**ZU LÖSENDE AUFGABEN**
1. Beantworte anhand des Textauszugs über die Leitungssatzproduktion folgende Fragen:
(a) Welche drei Gründe nennt der Textauszug dafür, dass das Automatisierungspotenzial bisher weitgehend ungenutzt blieb?
(b) Von welchem Fonds wird der »Transformations-Hub Leitungssatz« gefördert?
(c) Durch welche Initiative adressiert der Hub die Ausgestaltung robotergestützter Montagekonzepte?
2. Welche Partner des »Zukunftsfonds Automobilindustrie« nennt der Textauszug über die Leitungssatzproduktion? Führe alle auf.
3. Schreibe den Textauszug über die Leitungssatzproduktion im Anschluss an seinen letzten Satz weiter.

**AUSGEWÄHLTER TEXTAUSZUG**
--- --- ---

Bisher blieb das Potenzial, das eine Automatisierung der Leitungssatzbranche bringen könnte, aufgrund von Komplexität, Variantenvielzahl und kaum kalkulierbaren Effekten auf die Prozessketten weitgehend ungenutzt. Der »Transformations-Hub Leitungssatz« will dies ändern.
Der Fahrzeugbau tendiert seit einiger Zeit vermehrt dazu, hochkomplexe Leitungssätze zonenbasiert aufzuteilen, wodurch sich kleinere Leitungssatzmodule mit weniger Adern und Stecksystemen ergeben. Erste Fahrzeuge mit neuen zonalen Konzepten sind für dieses Jahr angekündigt. Diese Zonalisierung erlaubt potenziell eine Automatisierung der Leitungssatzproduktion. Der »Transformations-Hub Leitungssatz« – gefördert vom »Zukunftsfonds Automobilindustrie« mit seinen Partnern Arena2036, Bayern Innovativ und OHLF – adressiert die Ausgestaltung von robotergestützten Montagekonzepten zur Leitungssatzproduktion durch die Initiierung der Robotik Challenge. Ziel ist es, Wissenschaft und Industrie zu vernetzen und praxisnahe Erkenntnisse moderner KI-gesteuerter Robotik für die Leitungssatzproduktion bereitzustellen.

--- --- ---

**DATEN**
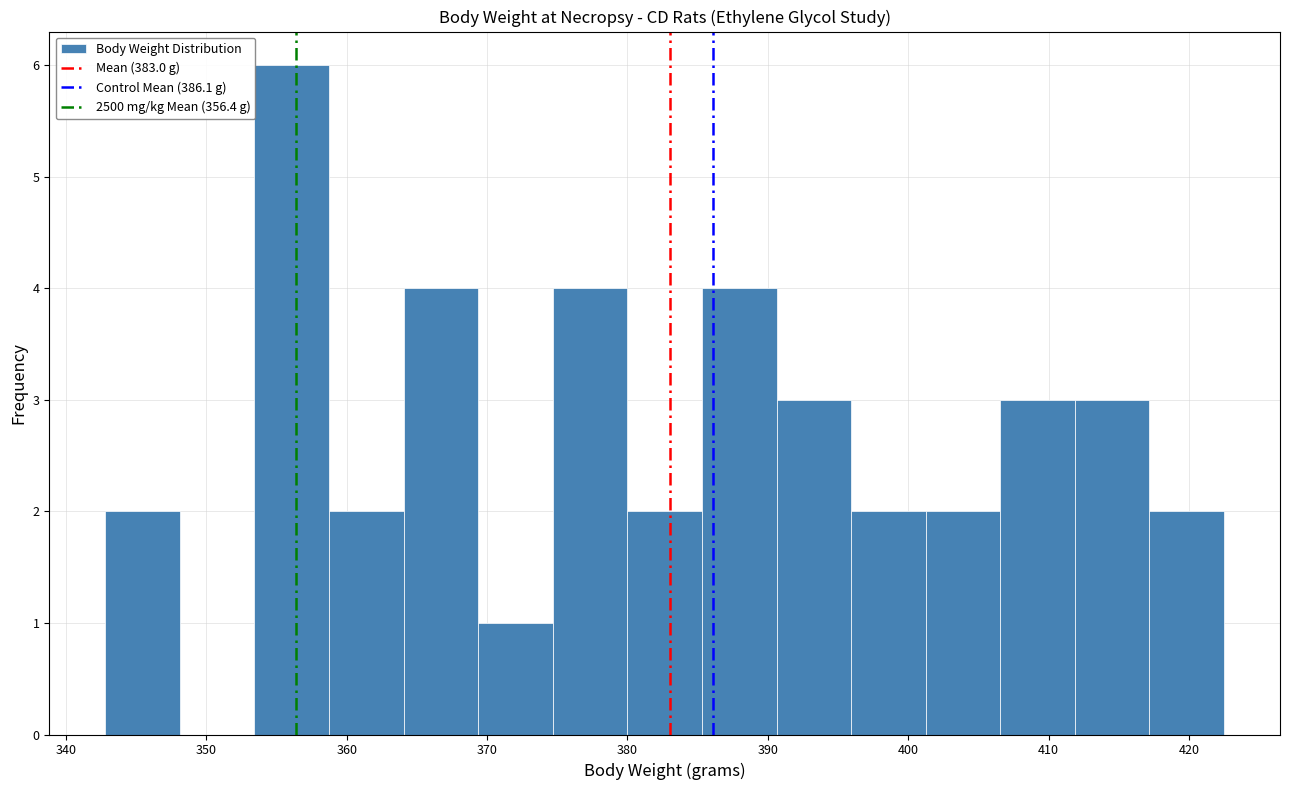

Reading left to right, list every bar in this chart as the range it spans on the x-axis followed by its height. Neither the bar edges nor the heights are printed on the chart, so give them approximately, as read against the axes.

343 to 348: 2
348 to 353: 0
353 to 359: 6
359 to 364: 2
364 to 369: 4
369 to 375: 1
375 to 380: 4
380 to 385: 2
385 to 391: 4
391 to 396: 3
396 to 401: 2
401 to 407: 2
407 to 412: 3
412 to 417: 3
417 to 423: 2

--- --- ---

**ERGEBNISSE DER ÜBUNG**
1.
(a) Komplexität, Variantenvielzahl und kaum kalkulierbare Effekte auf die Prozessketten
(b) Vom »Zukunftsfonds Automobilindustrie«
(c) Durch die Initiierung der Robotik Challenge

2. Arena2036, Bayern Innovativ, OHLF

3.
Die erste Robotik Challenge fand 2023/2024 statt und umfasste acht Teilnehmer, die am 11. April 2024 ihre Konzepte präsentierten (Bild 1). Ziel war es, drei verschiedene Crimp-Kontakte automatisiert mit Knickarmrobotern in vorgesehene Steckerkammern einzusetzen. Eine Fachjury bewertete die Ergebnisse nach Innovation, Robustheit, Technologie und Wirtschaftlichkeit. Die hohe Vernetzung der Teilnehmer während der Bearbeitung der Robotik Challenge führte zu einer Bündelung des Knowhows, das in die erfolgreiche Weiterentwicklung von Geschäftsmodellen floss.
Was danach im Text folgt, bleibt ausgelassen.